### TASK OBJECTIVE
Please pull out every line in the items below that contains the string "Kelley", matching case exactly.

### MATERIAL FOR THIS TASK
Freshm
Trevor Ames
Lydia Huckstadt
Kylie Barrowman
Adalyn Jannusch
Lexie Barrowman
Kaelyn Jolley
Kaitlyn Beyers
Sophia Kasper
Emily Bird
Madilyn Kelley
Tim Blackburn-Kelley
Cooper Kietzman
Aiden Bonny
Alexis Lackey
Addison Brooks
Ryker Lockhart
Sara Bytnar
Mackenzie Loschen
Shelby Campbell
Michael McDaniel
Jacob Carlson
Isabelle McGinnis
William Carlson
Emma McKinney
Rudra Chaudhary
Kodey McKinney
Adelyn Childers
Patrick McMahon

### EXERCISE RESPONSE
Madilyn Kelley
Tim Blackburn-Kelley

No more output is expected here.